For the past few months, I’ve traveled around the country discussing Mamalita, and I’ve been struck by how many adoptive families describe an emotional roller-coaster ride similar to the one we rode during our adoption journey. Liberatore writes:

In the beginning, O’Dwyer had reason to be hopeful. “I’ve never given birth,” she writes, “but I know the exact moment when I became a mother: 10 a.m. Sept. 6, 2002.”

That was when she and her husband got their first loving look at their infant daughter in the lobby of a hotel in Guatemala City. Their joy was short lived. Getting the baby home would involve dealing with endless red tape, official corruption, attempted extortion, bribery and the gnawing fear that her baby could be taken from her at any time. Or worse.

“That was the biggest threat,” she remembered, “that someone would take the baby that you were now in love with, that you now regard as your child. And you have no idea what could happen to her.”

She recalls one terrifying instance when she and her husband and their daughter were triple locked in a sleazy lawyer’s office in a menacing section of Guatemala City.

“At that moment, we realized that no one in the world had any idea where we were,” she recalled. “We could just disappear off the face of the earth and who would know?
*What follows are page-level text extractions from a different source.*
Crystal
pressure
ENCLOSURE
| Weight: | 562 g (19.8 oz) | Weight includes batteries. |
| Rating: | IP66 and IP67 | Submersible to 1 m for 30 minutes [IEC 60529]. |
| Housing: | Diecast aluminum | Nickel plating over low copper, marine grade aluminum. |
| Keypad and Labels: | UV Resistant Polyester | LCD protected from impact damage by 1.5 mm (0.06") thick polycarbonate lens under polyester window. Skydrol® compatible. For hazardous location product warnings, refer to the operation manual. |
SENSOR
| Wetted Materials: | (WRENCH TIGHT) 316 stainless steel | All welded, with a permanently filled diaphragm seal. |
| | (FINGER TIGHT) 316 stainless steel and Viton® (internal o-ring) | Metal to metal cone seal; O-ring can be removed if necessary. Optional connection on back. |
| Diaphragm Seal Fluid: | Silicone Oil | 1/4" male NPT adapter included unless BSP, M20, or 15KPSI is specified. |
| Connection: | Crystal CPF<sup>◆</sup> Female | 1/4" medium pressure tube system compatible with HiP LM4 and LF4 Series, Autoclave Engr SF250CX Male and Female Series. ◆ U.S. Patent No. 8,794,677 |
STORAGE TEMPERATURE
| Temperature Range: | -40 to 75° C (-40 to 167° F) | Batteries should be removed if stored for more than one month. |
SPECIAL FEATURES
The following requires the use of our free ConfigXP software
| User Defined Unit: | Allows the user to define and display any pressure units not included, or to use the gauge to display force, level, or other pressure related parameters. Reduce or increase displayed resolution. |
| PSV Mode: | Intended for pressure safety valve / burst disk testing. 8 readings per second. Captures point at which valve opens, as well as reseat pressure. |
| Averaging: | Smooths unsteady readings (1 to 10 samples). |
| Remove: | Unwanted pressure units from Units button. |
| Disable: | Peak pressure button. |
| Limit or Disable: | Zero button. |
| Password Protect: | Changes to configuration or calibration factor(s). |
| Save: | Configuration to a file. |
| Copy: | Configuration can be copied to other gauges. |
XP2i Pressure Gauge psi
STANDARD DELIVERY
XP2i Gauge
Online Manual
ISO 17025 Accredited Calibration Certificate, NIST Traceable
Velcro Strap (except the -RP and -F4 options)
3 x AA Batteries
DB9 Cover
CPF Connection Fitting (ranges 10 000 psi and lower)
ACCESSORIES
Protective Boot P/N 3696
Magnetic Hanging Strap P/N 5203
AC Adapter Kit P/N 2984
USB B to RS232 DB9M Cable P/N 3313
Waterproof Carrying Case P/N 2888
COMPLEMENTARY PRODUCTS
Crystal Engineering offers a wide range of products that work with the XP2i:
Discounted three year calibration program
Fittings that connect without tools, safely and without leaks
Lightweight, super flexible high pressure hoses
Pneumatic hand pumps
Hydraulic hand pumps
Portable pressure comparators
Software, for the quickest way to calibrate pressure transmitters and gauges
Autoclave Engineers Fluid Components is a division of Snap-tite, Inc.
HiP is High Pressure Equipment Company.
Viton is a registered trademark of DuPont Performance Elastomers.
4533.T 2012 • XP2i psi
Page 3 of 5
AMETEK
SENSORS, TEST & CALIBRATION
What we were afraid of was that we never knew what could happen.”

Although the details of our adoption might be unique, the feelings of helplessness seem almost universal. As posted on this blog many times before, the families known as the Guatemala900 are still waiting for resolution of adoptions started before December 2007. During my interview with Libertore, he asked me, How exactly did we turn the tide? Why were we able to succeed? That’s a question my husband and I have asked ourselves many times. If I hadn’t moved to Antigua, if we hadn’t done what we did, would Olivia have remained in Guatemala even now? Here’s my answer:

“I believe the reason I was able to succeed was because the people in the bureaucracy saw that I was not going away, that I was dedicated to my daughter, that I was trying to be a good mother and that I was willing to do whatever they told me to do and that I was going to keep doing it until I succeeded,” she said. “They saw that I was sincere, and I think they respected that.”

For families who are waiting: You continue to press for resolution and advocate for your children. That has to count for a lot.

To the Marin Independent Journal: Thank you for helping to raise awareness about international adoption.